Exercise requirements = The answer must consist of every line from the data that holds "size".

[Plain-text document sources]
++++++

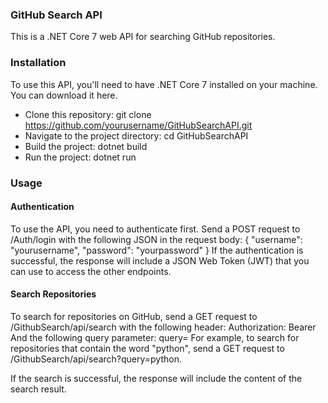 ### GitHub Search API
This is a .NET Core 7 web API for searching GitHub repositories.

### Installation
To use this API, you'll need to have .NET Core 7 installed on your machine. You can download it here.

- Clone this repository: git clone https://github.com/yourusername/GitHubSearchAPI.git
- Navigate to the project directory: cd GitHubSearchAPI
- Build the project: dotnet build
- Run the project: dotnet run

### Usage
#### Authentication
To use the API, you need to authenticate first. Send a POST request to /Auth/login with the following JSON in the request body:
{
  "username": "yourusername",
  "password": "yourpassword"
}
If the authentication is successful, the response will include a JSON Web Token (JWT) that you can use to access the other endpoints.

#### Search Repositories
To search for repositories on GitHub, send a GET request to /GithubSearch/api/search with the following header:
Authorization: Bearer <your-JWT-token>
And the following query parameter: query=<your-query>
For example, to search for repositories that contain the word "python", send a GET request to /GithubSearch/api/search?query=python.

If the search is successful, the response will include the content of the search result.


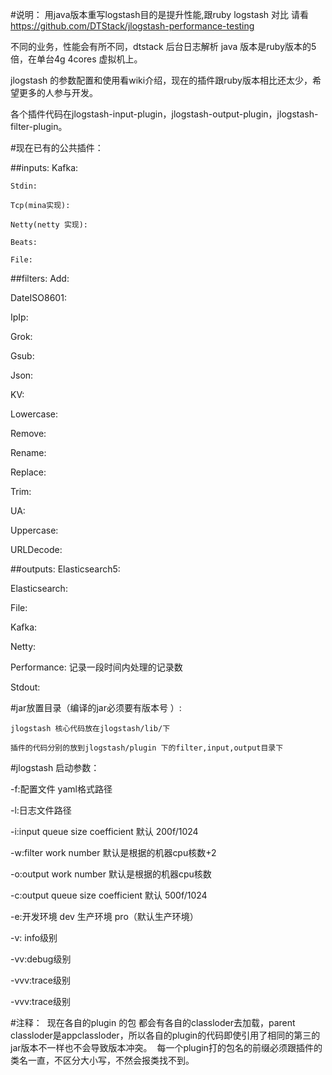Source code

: #说明：
   用java版本重写logstash目的是提升性能,跟ruby logstash 对比 请看 https://github.com/DTStack/jlogstash-performance-testing

   不同的业务，性能会有所不同，dtstack 后台日志解析 java 版本是ruby版本的5倍，在单台4g 4cores 虚拟机上。

   jlogstash 的参数配置和使用看wiki介绍，现在的插件跟ruby版本相比还太少，希望更多的人参与开发。

   各个插件代码在jlogstash-input-plugin，jlogstash-output-plugin，jlogstash-filter-plugin。



#现在已有的公共插件：

##inputs: 
    Kafka: 
 
    Stdin: 

    Tcp(mina实现): 

    Netty(netty 实现): 

    Beats:
    
    File:

##filters:
   Add:

   DateISO8601:
 
   IpIp: 

   Grok: 

   Gsub:
 
   Json: 

   KV: 

   Lowercase:
 
   Remove:
 
   Rename:
 
   Replace: 

   Trim:
 
   UA:
 
   Uppercase:
 
   URLDecode:


##outputs:
   Elasticsearch5:

   Elasticsearch:
 
   File: 

   Kafka: 

   Netty:

   Performance: 
     记录一段时间内处理的记录数

   Stdout:

#jar放置目录（编译的jar必须要有版本号 ）:
  
    jlogstash 核心代码放在jlogstash/lib/下

    插件的代码分别的放到jlogstash/plugin 下的filter,input,output目录下

#jlogstash 启动参数：

-f:配置文件 yaml格式路径

-l:日志文件路径

-i:input queue size coefficient 默认 200f/1024

-w:filter work number 默认是根据的机器cpu核数+2

-o:output work number 默认是根据的机器cpu核数

-c:output queue size coefficient 默认 500f/1024

-e:开发环境 dev 生产环境 pro（默认生产环境）

-v: info级别

-vv:debug级别

-vvv:trace级别

-vvv:trace级别

#注释：
  现在各自的plugin 的包 都会有各自的classloder去加载，parent classloder是appclassloder，所以各自的plugin的代码即使引用了相同的第三的jar版本不一样也不会导致版本冲突。
  每一个plugin打的包名的前缀必须跟插件的类名一直，不区分大小写，不然会报类找不到。
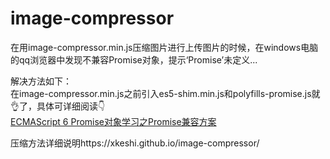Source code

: # image-compressor
在用image-compressor.min.js压缩图片进行上传图片的时候，在windows电脑的qq浏览器中发现不兼容Promise对象，提示‘Promise’未定义...<br/>

解决方法如下：<br/>
在image-compressor.min.js之前引入es5-shim.min.js和polyfills-promise.js就👌了，具体可详细阅读👇<br/>
<a href="https://itbilu.com/javascript/js/4kPFKTWq.html#how">ECMAScript 6 Promise对象学习之Promise兼容方案</a><br/>

压缩方法详细说明https://xkeshi.github.io/image-compressor/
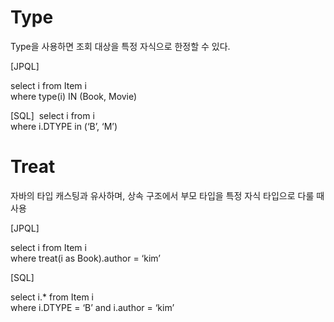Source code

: # Type

Type을 사용하면 조회 대상을 특정 자식으로 한정할 수 있다.

\[JPQL]

select i from Item i  
where type(i) IN (Book, Movie)

\[SQL] 
select i from i  
where i.DTYPE in (‘B’, ‘M’)


# Treat
자바의 타입 캐스팅과 유사하며, 상속 구조에서 부모 타입을 특정 자식 타입으로 다룰 때 사용

\[JPQL]

select i from Item i  
where treat(i as Book).author = ‘kim’

\[SQL]

select i.* from Item i  
where i.DTYPE = ‘B’ and i.author = ‘kim’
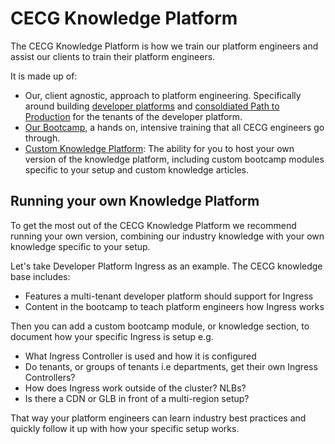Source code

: # CECG Knowledge Platform

The CECG Knowledge Platform is how we train our platform engineers and assist our clients to train their platform engineers.

It is made up of:

* Our, client agnostic, approach to platform engineering. Specifically around building [developer platforms](./knowledge-base/content/core-platform/) and [consoldiated Path to Production](./knowledge-base/content/core-p2p/) for the tenants of the developer platform.
* [Our Bootcamp](./knowledge-base/content/bootcamp/), a hands on, intensive training that all CECG engineers go through.
* [Custom Knowledge Platform](./custom-knowledge-platform/): The ability for you to host your own version of the knowledge platform, including custom bootcamp modules specific to your setup and custom knowledge articles.

## Running your own Knowledge Platform

To get the most out of the CECG Knowledge Platform we recommend running your own version, combining our industry knowledge with your own knowledge specific to your setup.

Let's take Developer Platform Ingress as an example. The CECG knowledge base includes:
* Features a multi-tenant developer platform should support for Ingress
* Content in the bootcamp to teach platform engineers how Ingress works 

Then you can add a custom bootcamp module, or knowledge section, to document how your specific Ingress is setup e.g.
* What Ingress Controller is used and how it is configured
* Do tenants, or groups of tenants i.e departments, get their own Ingress Controllers?
* How does Ingress work outside of the cluster? NLBs? 
* Is there a CDN or GLB in front of a multi-region setup?

That way your platform engineers can learn industry best practices and quickly follow it up with how your specific setup works.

++++++

Answer to this exercise =
-i:input queue size coefficient 默认 200f/1024
-c:output queue size coefficient 默认 500f/1024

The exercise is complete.